For the first six months of the GOP presidential race, the candidates focused almost entirely on the economy. But as the campaign enters primary-election crunch time, those vying to be the next Commander-in-Chief have begun changing their tune to foreign policy.
Here's a look at where the top eight candidates come down on the United States's involvment in the Middle East.
Romney: Mitt Romney supports taking military action to prevent Iran from obtaining a nuclear weapon. He criticized Obama's handling of the Twitter Revolution, saying, "What he should have done is speak out when dissidents took the streets and say, 'America is with you.' And work on a covert basis to encourage the dissidents."
Gingrich: At the CBS/National Journal debate Newt Gingrich said the United States should assassinate Iran's nuclear scientists, "all of it covertly, all of it deniable. " He also said he supports using "every possible aspect short of war of breaking the regime and bringing it down," adding "If, in the end, despite all of those things, the dictatorship persists, you have to take whatever steps are necessary to break its capacity to have a nuclear weapon."
Cain: While Herman Cain said at Saturday's debate that he "would not entertain military opposition" to prevent Iran from become a nuclear-capable nation, the former Godfather's CEO said in October that he would upgrade America's missile-defense system, load those missile defenses on naval ships, strategically position the ships and then tell Iranian President Ahmadinejad to "make my day."
Perry: In an interview with ABC's Christiane Amanpour in early November, Rick Perry said Obama missed an opportunity to overthrow the Iranian regime because he did not provide enough aid to the protestors. Perry said he would use "diplomatic and economic and overt, covert or even civic opportunities to overthrow this oppressive regime." As for possible military strikes on Iran, Perry told CNN that if Israel used force, "We will support Israel in every way that we can, whether it's diplomatic, whether it's economic sanctions, whether it's overt or covert operations - up to and including military action."

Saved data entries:

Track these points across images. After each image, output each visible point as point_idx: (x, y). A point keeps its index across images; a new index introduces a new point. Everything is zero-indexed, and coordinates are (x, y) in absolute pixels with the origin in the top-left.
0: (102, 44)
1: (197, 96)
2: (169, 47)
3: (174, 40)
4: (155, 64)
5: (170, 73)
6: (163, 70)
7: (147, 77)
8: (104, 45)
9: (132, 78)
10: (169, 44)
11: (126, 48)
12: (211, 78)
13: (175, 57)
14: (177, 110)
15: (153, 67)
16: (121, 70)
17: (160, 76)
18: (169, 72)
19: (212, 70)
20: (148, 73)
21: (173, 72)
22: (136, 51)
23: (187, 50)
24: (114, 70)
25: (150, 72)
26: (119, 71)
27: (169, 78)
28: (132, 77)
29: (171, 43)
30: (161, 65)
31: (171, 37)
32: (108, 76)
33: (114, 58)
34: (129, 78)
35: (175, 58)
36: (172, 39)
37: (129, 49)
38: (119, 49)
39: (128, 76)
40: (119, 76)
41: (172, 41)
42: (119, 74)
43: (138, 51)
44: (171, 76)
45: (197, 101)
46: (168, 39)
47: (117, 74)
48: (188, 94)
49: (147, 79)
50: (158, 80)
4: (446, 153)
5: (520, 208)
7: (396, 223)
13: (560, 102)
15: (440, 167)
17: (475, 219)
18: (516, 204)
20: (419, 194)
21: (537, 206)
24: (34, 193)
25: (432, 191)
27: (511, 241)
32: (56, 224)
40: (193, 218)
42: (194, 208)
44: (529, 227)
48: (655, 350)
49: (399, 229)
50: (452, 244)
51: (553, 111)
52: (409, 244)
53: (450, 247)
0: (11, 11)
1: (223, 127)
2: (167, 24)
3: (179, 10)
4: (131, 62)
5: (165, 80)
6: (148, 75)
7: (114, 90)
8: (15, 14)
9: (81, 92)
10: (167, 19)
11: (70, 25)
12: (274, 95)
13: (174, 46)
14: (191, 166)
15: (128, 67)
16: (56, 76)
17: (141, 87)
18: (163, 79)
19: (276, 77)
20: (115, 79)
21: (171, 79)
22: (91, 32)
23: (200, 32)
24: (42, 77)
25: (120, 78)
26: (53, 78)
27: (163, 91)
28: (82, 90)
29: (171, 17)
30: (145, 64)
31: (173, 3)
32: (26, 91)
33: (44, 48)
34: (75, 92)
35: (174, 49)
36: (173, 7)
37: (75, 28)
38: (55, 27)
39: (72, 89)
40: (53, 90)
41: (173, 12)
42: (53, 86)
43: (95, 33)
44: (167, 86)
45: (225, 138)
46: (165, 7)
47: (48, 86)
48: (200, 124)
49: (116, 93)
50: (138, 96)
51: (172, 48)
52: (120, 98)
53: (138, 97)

▶ _Problem A_:
In the article on the GOP candidates, what did Herman Cain say he would tell Iranian President Ahmadinejad?
▶ _Problem B_:
For each statement, say whether it agrees with the article on the GOP candidates, and quote the words that decide it. (i) Rick Perry was interviewed by Christiane Amanpour in early November. (ii) Mitt Romney opposes military action to keep Iran from getting a nuclear weapon. (iii) Newt Gingrich called for assassinating Iran's nuclear scientists at a CNN debate.

▶ _Answer area A_:
He would tell him to "make my day."

▶ _Answer area B_:
(i) Yes: "In an interview with ABC's Christiane Amanpour in early November"
(ii) No: "Mitt Romney supports taking military action to prevent Iran from obtaining a nuclear weapon."
(iii) No: "At the CBS/National Journal debate"